I decided to look up the word "dwell."  It means to linger over, to live, to reside.

And you know what I realized? I am dwelling on my loss. I am lingering over my lost child. I am residing in hurt.

But it's not because I choose to dwell on it.

It's because I am still grieving. And every single day, whether I want to or not, I think about what I lost.

Oh, if only you could understand how badly I want to move on, to dwell somewhere else.

I spent the month of February trying to be as intentional as I could being thankful for what I have. I spent my days playing Candyland with Abby, closing my eyes to listen as she giggled when I drew a bad card and had to start over again. I'd grab my little boy while he ran naked through the house, just to squeeze him, breathe in his baby smell and look deeply into his blue eyes. I'd sit on the floor and stroke my puppy's fur, feeling her warmth under my hand. I'd remind myself to be thankful, to experience joy.

But it's still there. The missing piece of my heart. I feel it. It whispers to me even in my joy,  of what might have been and what is not.

The weather is warming up. My baby was due June 23rd. As we approach spring, I can't help but think about what the summer was going to look like. How different this summer is going to be now.

You see... I am dwelling in grief. Not by choice. But because I have suffered a great loss.

If you only knew how many times I have confessed to good friends, "I am tired of being sad." I mean it. I am tired of grief. I wish it would go away.

But that's not how grief works. Our society tells us that it works that way. It tells us that if we grieve for too long that there is something wrong with us. It tells us that sadness is something to run from.

Well, I tried to run from it. For a whole month. But it found me anyway.  Because, for now, I dwell there.


And, I have learned, that no matter how hard I run, no matter how tightly I close my eyes, no matter how much I try to block it out, I cannot escape my grief.

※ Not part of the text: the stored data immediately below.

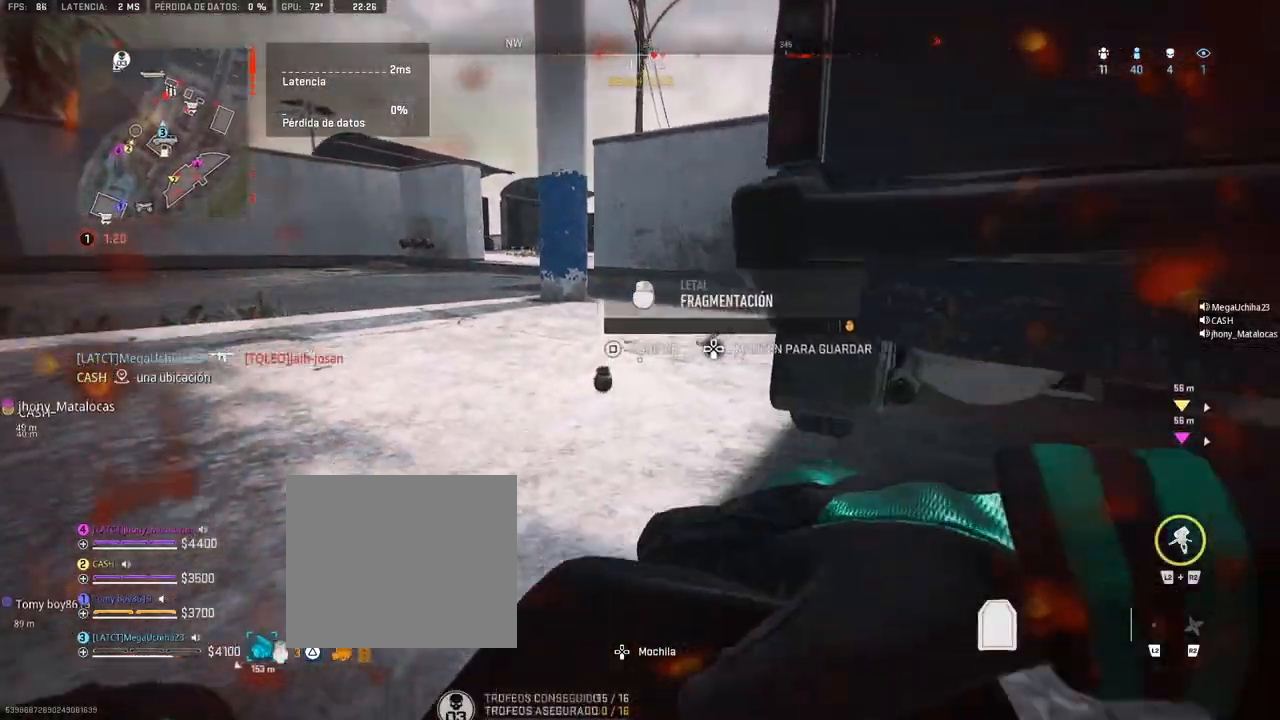
{"buttons": ["TRIANGLE"], "left_stick": "up", "right_stick": "center", "events": [[150, "left_stick", "up"], [233, "right_stick", "up"], [350, "right_stick", "center"]]}
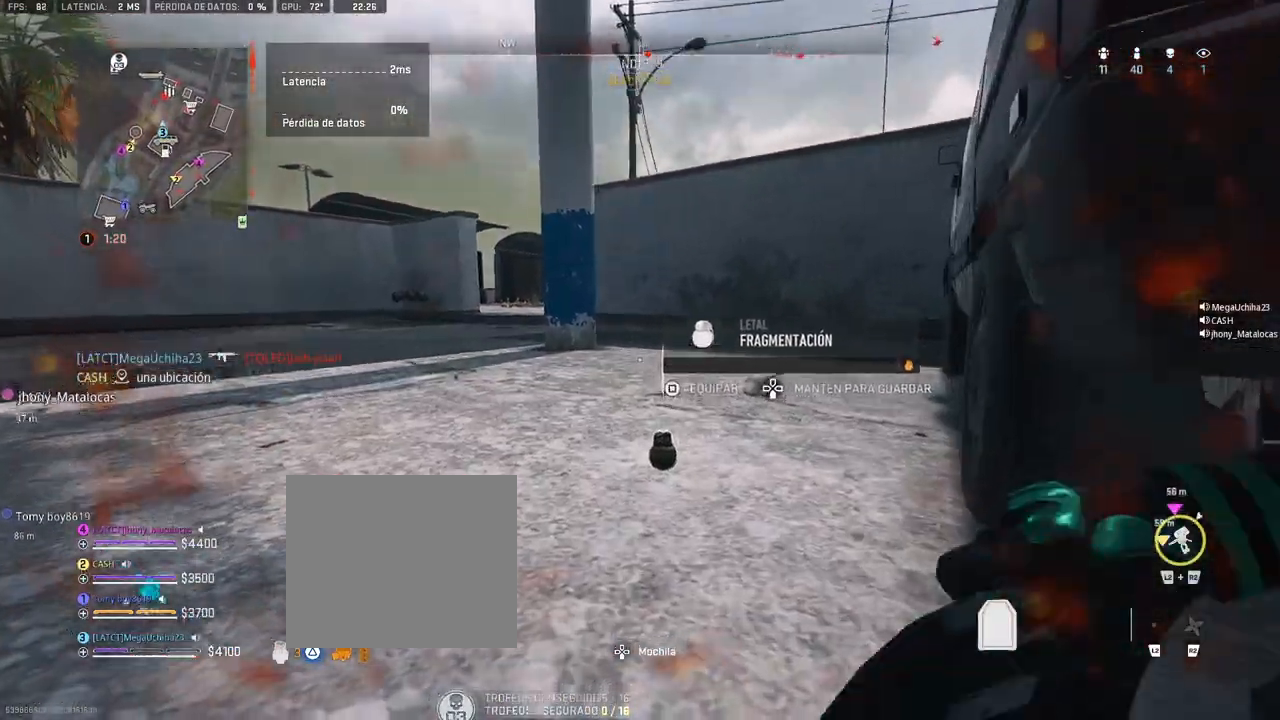
{"buttons": ["TRIANGLE"], "left_stick": "up", "right_stick": "center", "events": []}
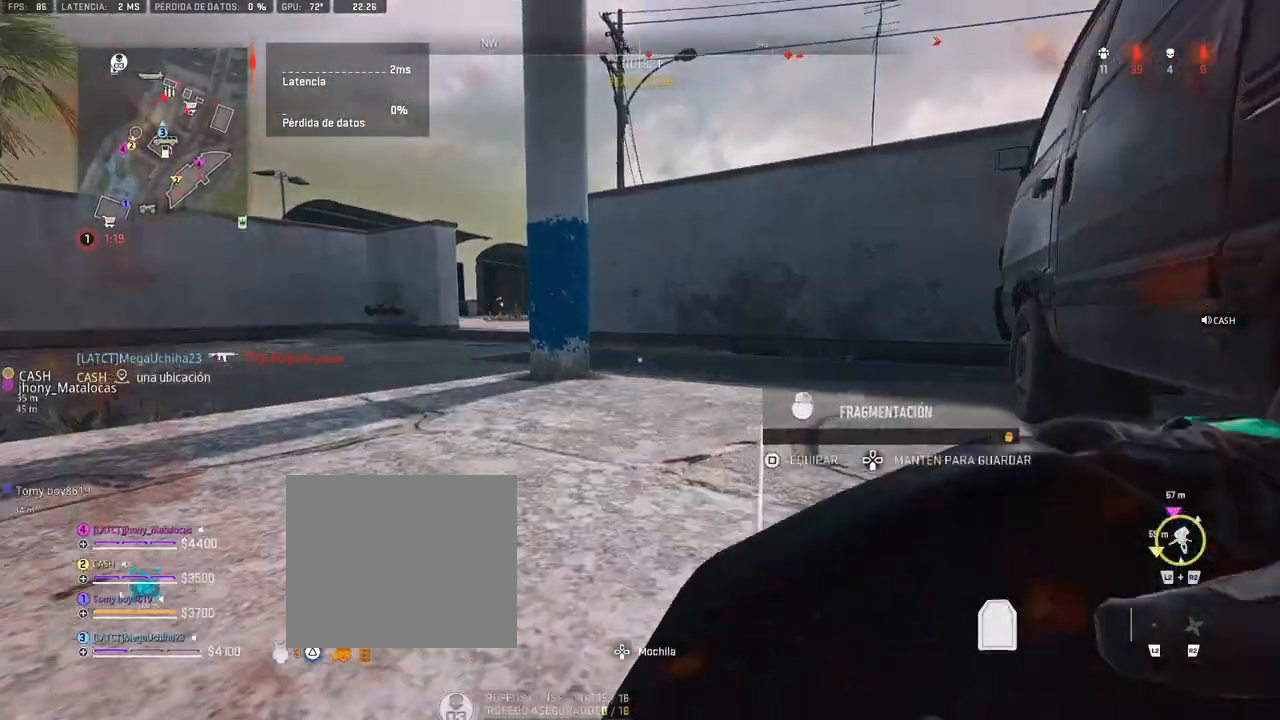
{"buttons": ["TRIANGLE"], "left_stick": "up", "right_stick": "center", "events": []}
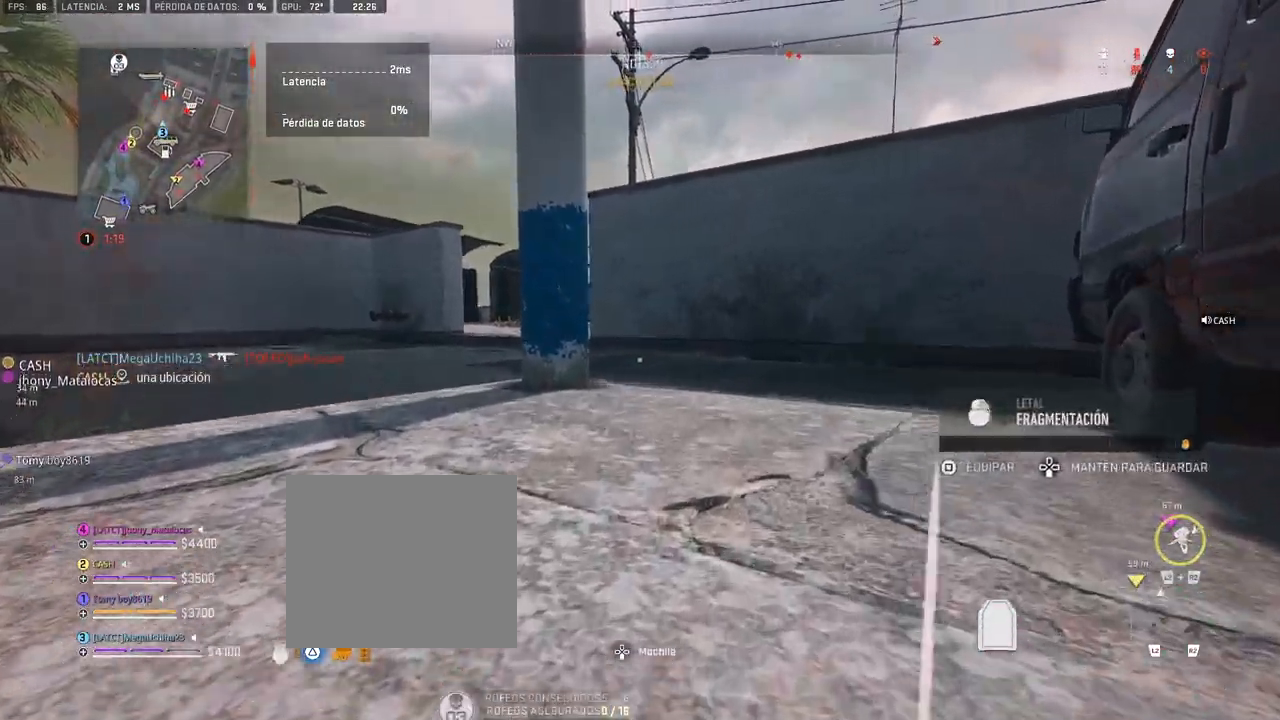
{"buttons": ["TRIANGLE"], "left_stick": "up", "right_stick": "center", "events": []}
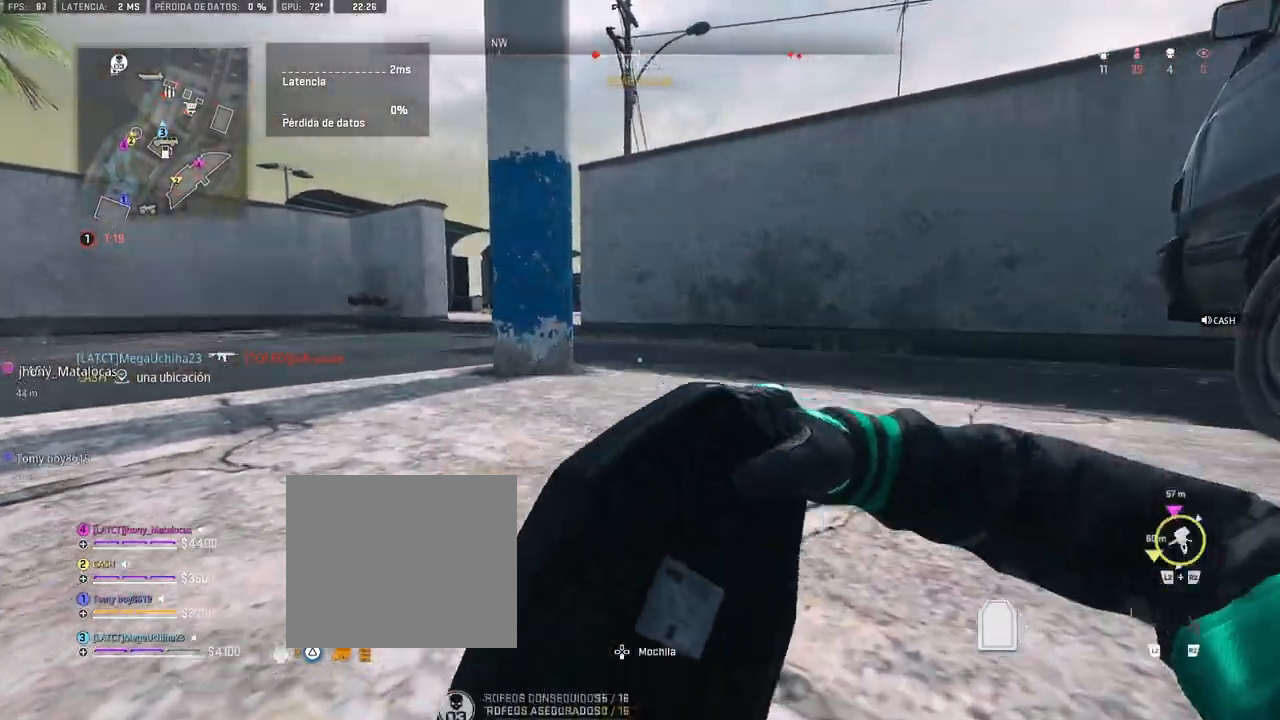
{"buttons": ["TRIANGLE"], "left_stick": "up-right", "right_stick": "center", "events": [[117, "left_stick", "up-right"], [250, "right_stick", "right"], [367, "right_stick", "center"]]}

So, now, instead of running away, I am trying to learn how to dwell in grief. What can I learn in this place? About myself? About the world? How can I reach outside of my own grief to extend a hand to someone else?

For starters, I'm going to speak up and say this: Yes, I am still grieving. And this grief is going to take as long as it takes, and there is nothing wrong with that. There is no ticking clock on grief. Grief doesn't mean you are sad every minute of the day, but it does mean you carry a deep wound.
And let me say this too... you can be grateful for your blessings and at the same time be in pain. You can have hope for the future and still be grieving now. Grief is not an indicator of a lack of faith. Grief is not an indicator of ungratefulness. Grief is an indicator of a love deeply felt and now deeply missed.

When my article was published on my miscarriage, I went onto the site and read every single comment that someone left after reading it. I cannot tell you how many people said, "This is what so many have experienced and felt.  Thank you for sharing."

Miscarriage is a taboo subject. So is grief. I'm not going to stop talking about either one. I can't. Because for now, I dwell there. And I am learning to embrace that, to live with my grief, to try and make something beautiful out of it. Because I can't run from it, hide from it, or wish it away. Just love me in this place, and know, as I do, that it won't last forever. But it will take as long as it takes.